Terms & Conditions
Questions about these terms? Reach us at hello@vertatechllc.site before engaging our services.
Effective date: January 1, 2025. These terms govern your use of vertatechllc.site and any engagement with Vertatech LLC services. Read them before proceeding.
1. Acceptance of Terms
By accessing vertatechllc.site or engaging Vertatech LLC for any service, you agree to be bound by these Terms & Conditions. If you do not agree, do not use this site or engage our services.
Vertatech LLC reserves the right to update these terms at any time. Continued use of the site or services following any update constitutes acceptance of the revised terms.
2. Services & Scope of Work
Vertatech LLC provides automation workflow design, AI integration, eCommerce operations automation, and related consulting services. The specific scope, deliverables, timeline, and fees for each engagement are defined in a written Statement of Work (SOW) or service agreement signed by both parties.
Services outside the agreed SOW scope require a written change order. Vertatech LLC is not obligated to perform out-of-scope work without a signed amendment and corresponding payment arrangement.
3. Payment Terms
Payment schedules are specified in each SOW. Unless otherwise stated, invoices are due within 14 days of issuance. Vertatech LLC reserves the right to suspend work on any engagement where payment is more than 14 days overdue.
All fees are quoted in US dollars. Applicable taxes are the client's responsibility unless explicitly included in the quoted amount. Late payments may incur interest at 1.5% per month on the outstanding balance.
4. Intellectual Property
Upon receipt of full payment for an engagement, Vertatech LLC assigns to the client all rights, title, and interest in the custom-built workflows, automation scripts, and integration configurations created specifically for that client under the applicable SOW.
Vertatech LLC retains ownership of all pre-existing tools, frameworks, methodologies, and internal systems used in the delivery of services. Nothing in these terms transfers ownership of our proprietary systems or general-purpose automation components.
Client-provided data, systems access credentials, and existing technology remain the property of the client at all times. Vertatech LLC will not use client data for any purpose beyond delivering the agreed services.
5. Confidentiality
Both parties agree to keep confidential any non-public information disclosed during an engagement, including business processes, technical architecture, and financial terms. This obligation survives the termination of any agreement for a period of three years.
1. Acceptance of Terms
2. Services & Scope of Work
Vertatech LLC may reference the client's name and general project category in marketing materials unless the client provides written notice to the contrary prior to project completion.
3. Payment Terms
4. Intellectual Property
5. Confidentiality
6. Limitation of Liability
6. Limitation of Liability
7. Warranties & Disclaimers
8. Termination
9. Governing Law & Dispute Resolution
To the fullest extent permitted by applicable law, Vertatech LLC's total liability to the client for any claim arising from or related to services shall not exceed the total fees paid by the client in the 90 days preceding the claim.
10. General Provisions
Related policies: Privacy Policy, Refund & Returns Policy.
Vertatech LLC is not liable for indirect, incidental, consequential, or punitive damages, including lost profits, data loss, or operational disruption, even if advised of the possibility of such damages.
Vertatech LLC does not guarantee specific business outcomes from deployed automations.

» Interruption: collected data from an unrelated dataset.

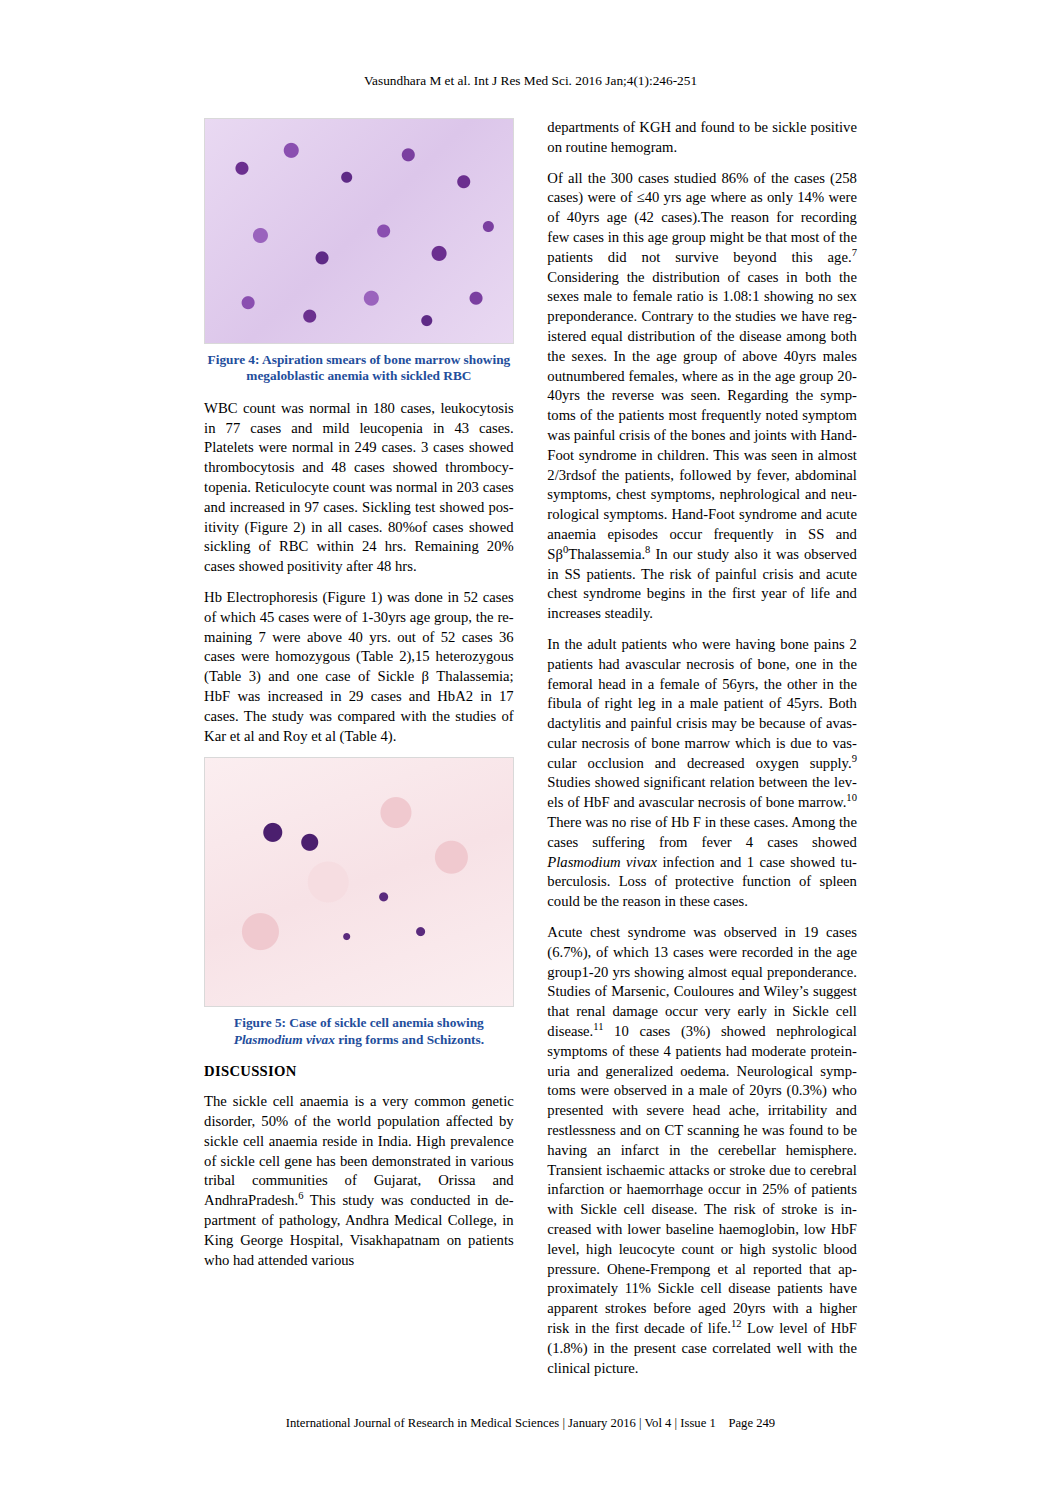Vasundhara M et al. Int J Res Med Sci. 2016 Jan;4(1):246-251
Figure 4: Aspiration smears of bone marrow showing megaloblastic anemia with sickled RBC
WBC count was normal in 180 cases, leukocytosis in 77 cases and mild leucopenia in 43 cases. Platelets were normal in 249 cases. 3 cases showed thrombocytosis and 48 cases showed thrombocytopenia. Reticulocyte count was normal in 203 cases and increased in 97 cases. Sickling test showed positivity (Figure 2) in all cases. 80%of cases showed sickling of RBC within 24 hrs. Remaining 20% cases showed positivity after 48 hrs.
Hb Electrophoresis (Figure 1) was done in 52 cases of which 45 cases were of 1-30yrs age group, the remaining 7 were above 40 yrs. out of 52 cases 36 cases were homozygous (Table 2),15 heterozygous (Table 3) and one case of Sickle β Thalassemia; HbF was increased in 29 cases and HbA2 in 17 cases. The study was compared with the studies of Kar et al and Roy et al (Table 4).
Figure 5: Case of sickle cell anemia showing Plasmodium vivax ring forms and Schizonts.
DISCUSSION
The sickle cell anaemia is a very common genetic disorder, 50% of the world population affected by sickle cell anaemia reside in India. High prevalence of sickle cell gene has been demonstrated in various tribal communities of Gujarat, Orissa and AndhraPradesh.6 This study was conducted in department of pathology, Andhra Medical College, in King George Hospital, Visakhapatnam on patients who had attended various
departments of KGH and found to be sickle positive on routine hemogram.
Of all the 300 cases studied 86% of the cases (258 cases) were of ≤40 yrs age where as only 14% were of 40yrs age (42 cases).The reason for recording few cases in this age group might be that most of the patients did not survive beyond this age.7 Considering the distribution of cases in both the sexes male to female ratio is 1.08:1 showing no sex preponderance. Contrary to the studies we have registered equal distribution of the disease among both the sexes. In the age group of above 40yrs males outnumbered females, where as in the age group 20-40yrs the reverse was seen. Regarding the symptoms of the patients most frequently noted symptom was painful crisis of the bones and joints with Hand-Foot syndrome in children. This was seen in almost 2/3rdsof the patients, followed by fever, abdominal symptoms, chest symptoms, nephrological and neurological symptoms. Hand-Foot syndrome and acute anaemia episodes occur frequently in SS and Sβ0Thalassemia.8 In our study also it was observed in SS patients. The risk of painful crisis and acute chest syndrome begins in the first year of life and increases steadily.
In the adult patients who were having bone pains 2 patients had avascular necrosis of bone, one in the femoral head in a female of 56yrs, the other in the fibula of right leg in a male patient of 45yrs. Both dactylitis and painful crisis may be because of avascular necrosis of bone marrow which is due to vascular occlusion and decreased oxygen supply.9 Studies showed significant relation between the levels of HbF and avascular necrosis of bone marrow.10 There was no rise of Hb F in these cases. Among the cases suffering from fever 4 cases showed Plasmodium vivax infection and 1 case showed tuberculosis. Loss of protective function of spleen could be the reason in these cases.
Acute chest syndrome was observed in 19 cases (6.7%), of which 13 cases were recorded in the age group1-20 yrs showing almost equal preponderance. Studies of Marsenic, Couloures and Wiley’s suggest that renal damage occur very early in Sickle cell disease.11 10 cases (3%) showed nephrological symptoms of these 4 patients had moderate proteinuria and generalized oedema. Neurological symptoms were observed in a male of 20yrs (0.3%) who presented with severe head ache, irritability and restlessness and on CT scanning he was found to be having an infarct in the cerebellar hemisphere. Transient ischaemic attacks or stroke due to cerebral infarction or haemorrhage occur in 25% of patients with Sickle cell disease. The risk of stroke is increased with lower baseline haemoglobin, low HbF level, high leucocyte count or high systolic blood pressure. Ohene-Frempong et al reported that approximately 11% Sickle cell disease patients have apparent strokes before aged 20yrs with a higher risk in the first decade of life.12 Low level of HbF (1.8%) in the present case correlated well with the clinical picture.
International Journal of Research in Medical Sciences | January 2016 | Vol 4 | Issue 1 Page 249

Results depend on client-side factors including data quality, system availability, and operational practices outside our control.
7. Warranties & Disclaimers
Vertatech LLC warrants that services will be performed in a professional manner consistent with industry standards. We do not warrant that deliverables will be error-free or that third-party platforms integrated into client workflows will remain available or unchanged.
This site and its content are provided 'as is' without warranties of any kind. Vertatech LLC disclaims all implied warranties, including merchantability and fitness for a particular purpose, to the extent permitted by law.
8. Termination
Either party may terminate an engagement with 14 days written notice if the other party materially breaches these terms and fails to cure the breach within that notice period. Vertatech LLC may terminate immediately for non-payment or breach of confidentiality obligations.
Upon termination, the client is responsible for fees covering all work completed through the termination date. Vertatech LLC will deliver all completed work product for which full payment has been received.
9. Governing Law & Dispute Resolution
These terms are governed by the laws of the state in which Vertatech LLC is incorporated, without regard to conflict of law provisions. Any dispute arising under these terms shall first be addressed through good-faith negotiation between the parties.
If negotiation does not resolve the dispute within 30 days, the matter shall be submitted to binding arbitration under the rules of the American Arbitration Association. The arbitration shall take place in the state of incorporation. Each party bears its own legal costs unless the arbitrator directs otherwise.
10. General Provisions
If any provision of these terms is found unenforceable, the remaining provisions continue in full force. These terms, together with any executed SOW, constitute the entire agreement between the parties and supersede all prior discussions or representations.
Failure by either party to enforce any provision does not constitute a waiver of future enforcement rights. These terms may not be assigned by the client without Vertatech LLC's prior written consent.